### Collection entries
★ ★ ★ ★
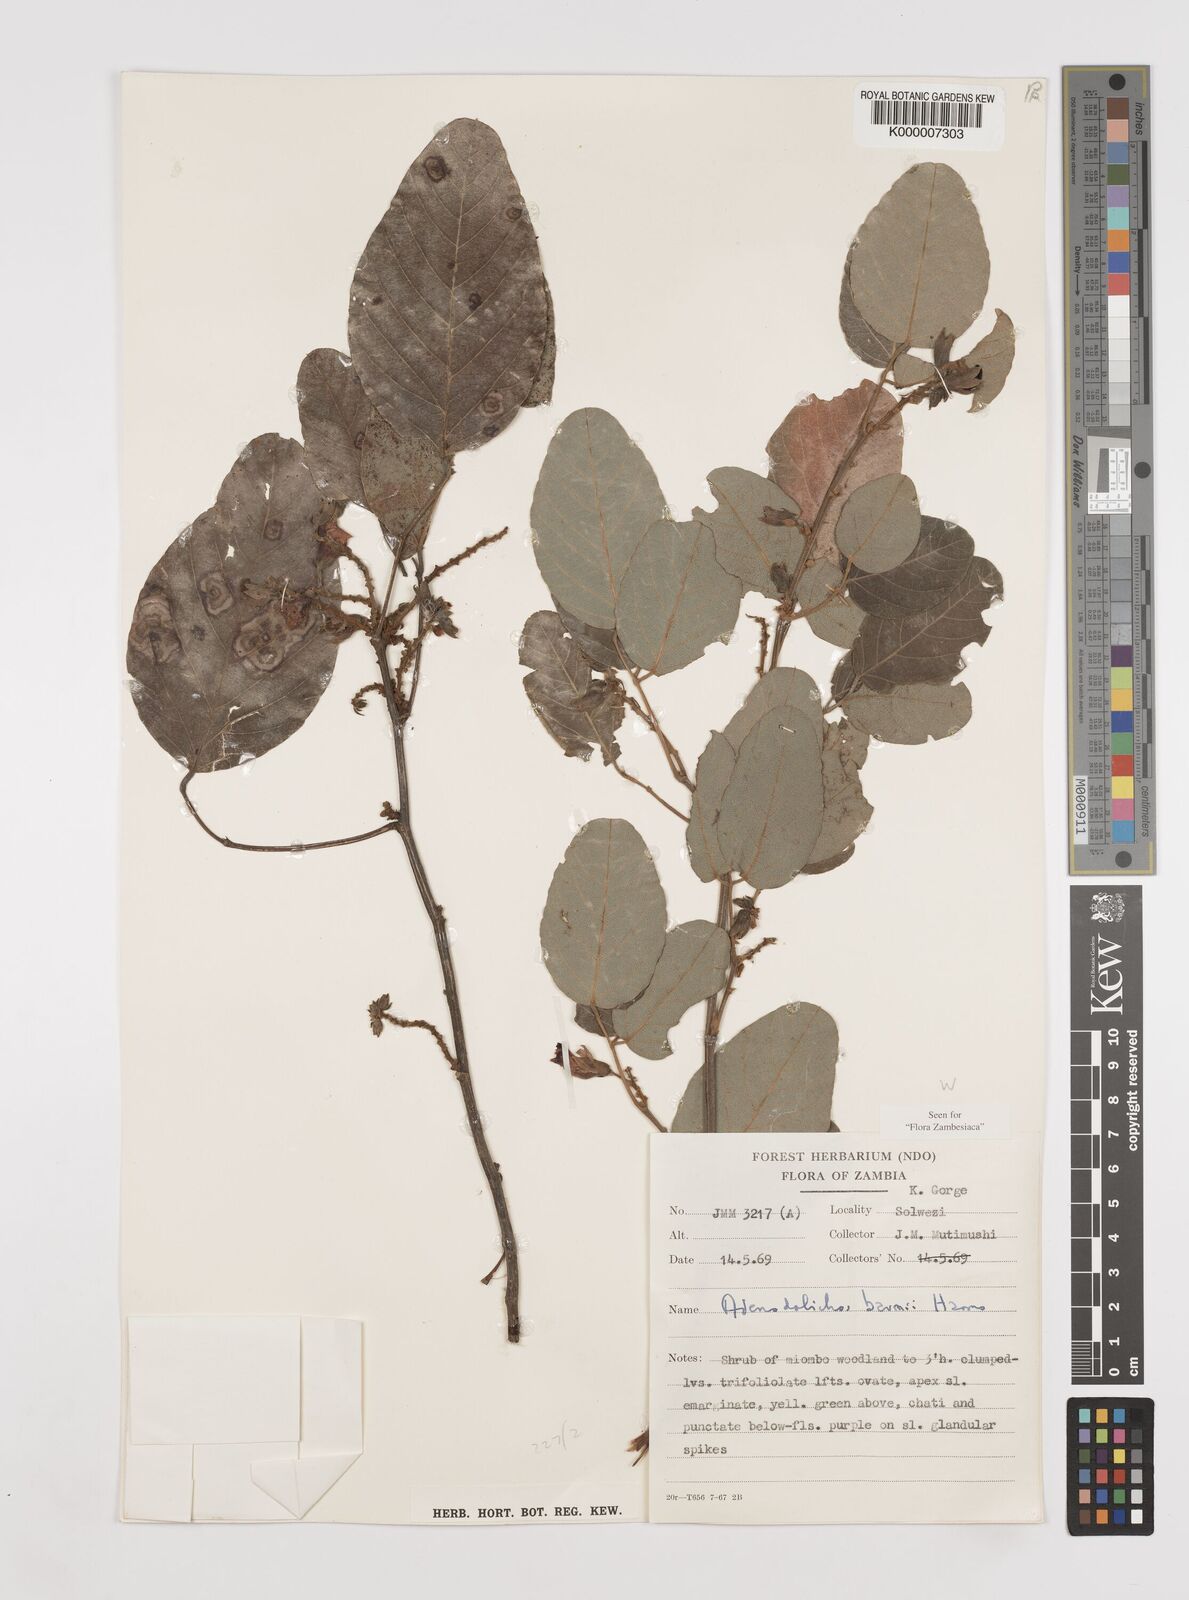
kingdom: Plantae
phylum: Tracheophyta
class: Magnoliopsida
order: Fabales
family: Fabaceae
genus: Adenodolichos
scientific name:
★ ★ ★ ★
### Task
Reproduce every line of the material above word for word, leaving out the pictures.

### Full solution
kingdom: Plantae
phylum: Tracheophyta
class: Magnoliopsida
order: Fabales
family: Fabaceae
genus: Adenodolichos
scientific name:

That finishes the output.